Lo dichiara il presidente di Unimpresa, Giovanna Ferrara. «In quest’ottica, il riferimento del Mef a un “contributo straordinario” richiesto solo alle grandi imprese di settori che hanno beneficiato di condizioni favorevoli esterne appare in linea con questo approccio: piuttosto che introdurre una nuova tassa, si tratta di chiedere un sostegno proporzionale a chi ha visto aumentare i propri utili in un contesto di mercato favorevole. È una misura eccezionale, da inquadrare in un contesto di equilibrio fiscale che salvaguardi le piccole e medie imprese, le quali continuano a essere coperte dal concordato biennale preventivo.

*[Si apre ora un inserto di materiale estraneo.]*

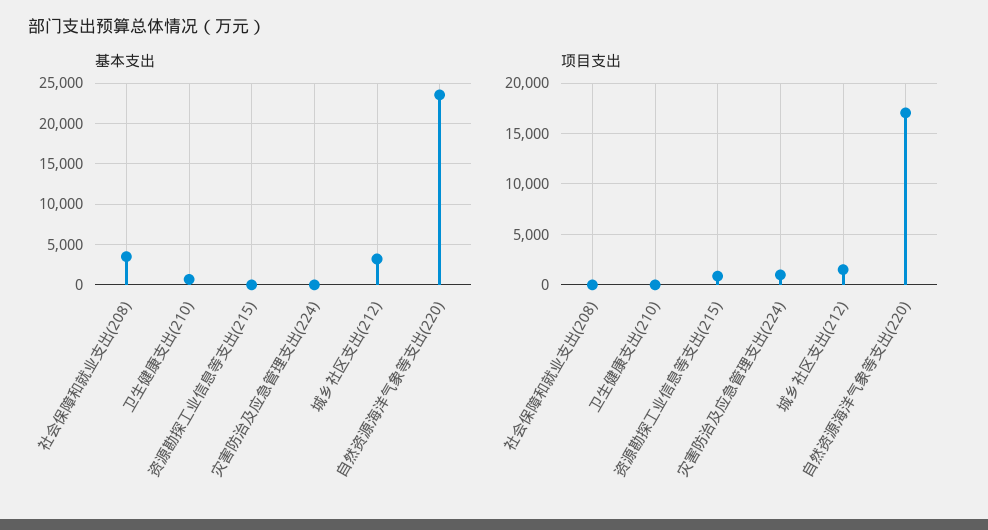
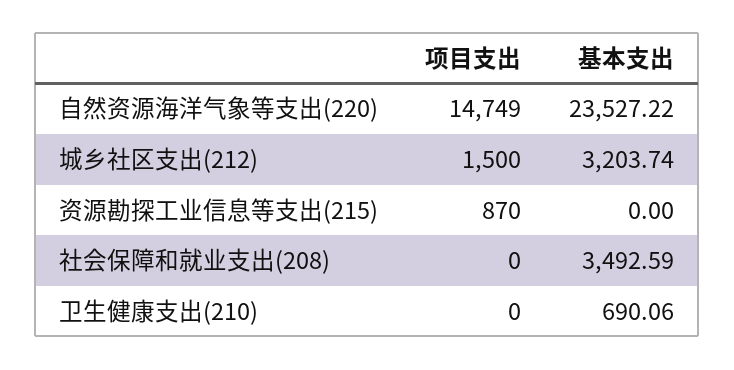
基本支出, 灾害防治及应急管理支出(224): 0 -> none
项目支出, 灾害防治及应急管理支出(224): 1000 -> none
项目支出, 自然资源海洋气象等支出(220): 17000 -> 14749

Quest’ultimo rappresenta uno strumento utile per semplificare e ridurre gli oneri amministrativi e fiscali per le aziende di dimensioni minori, che sono spesso quelle più colpite da un sistema fiscale complesso e oneroso» spiega Ferrara.

Secondo il Centro studi di Unimpresa, la recente revisione al ribasso della crescita del pil italiano, corretta dall’Istat allo 0,6% su base annua per il secondo trimestre del 2024, evidenzia in maniera inequivocabile la debolezza strutturale che ancora affligge la nostra economia.

Un dato, questo, che non può essere ignorato, poiché rimarca l’urgenza di adottare misure concrete e incisive per rilanciare in modo stabile e duraturo la crescita del nostro Paese.

Si tratta di un obiettivo che richiede interventi fiscali espansivi, mirati a stimolare sia i consumi sia gli investimenti, e che deve necessariamente passare attraverso una riduzione del carico tributario sulle famiglie e sulle imprese.

In una fase di fragilità economica come quella attuale, è fondamentale intervenire con decisione per evitare di innescare un circolo vizioso di stagnazione che rischierebbe di prolungarsi nel tempo, ostacolando la ripresa.

L’andamento del pil nel secondo trimestre rappresenta un campanello d’allarme per le istituzioni e per il governo, chiamati a mettere in campo una politica economica coraggiosa che punti a invertire la rotta attuale.

«Sostenere il tessuto produttivo del Paese diventa, in questo scenario, una priorità strategica. Il peso fiscale eccessivo che grava su imprese e famiglie rappresenta infatti un freno all’economia nazionale, riducendo la capacità di spesa delle famiglie e limitando il margine di investimento e di crescita per le aziende. Abbassare questo carico non è solo una necessità, ma una scelta che può fare la differenza nel medio-lungo termine, stimolando un ciclo economico virtuoso basato sull’aumento della domanda e su una maggiore capacità competitiva delle imprese italiane» osserva il presidente di Unimpresa. «Per questo motivo, le recenti dichiarazioni del ministro Giorgetti assumono un’importanza strategica. Chiarire che non è allo studio alcuna nuova forma di tassazione che possa gravare ulteriormente sulle imprese rappresenta un segnale di rassicurazione per il mondo produttivo e imprenditoriale, dissipando i timori che circolavano in merito a possibili aumenti del carico fiscale. Tali timori, alimentati da indiscrezioni e interpretazioni alternative alle parole del ministro, avrebbero potuto generare un clima di incertezza dannoso per le aspettative degli operatori economici. In un contesto economico fragile, ogni elemento di incertezza rischia di avere un impatto negativo sugli investimenti e sulle decisioni strategiche delle imprese, che sono invece il motore della ripresa» aggiunge Ferrara.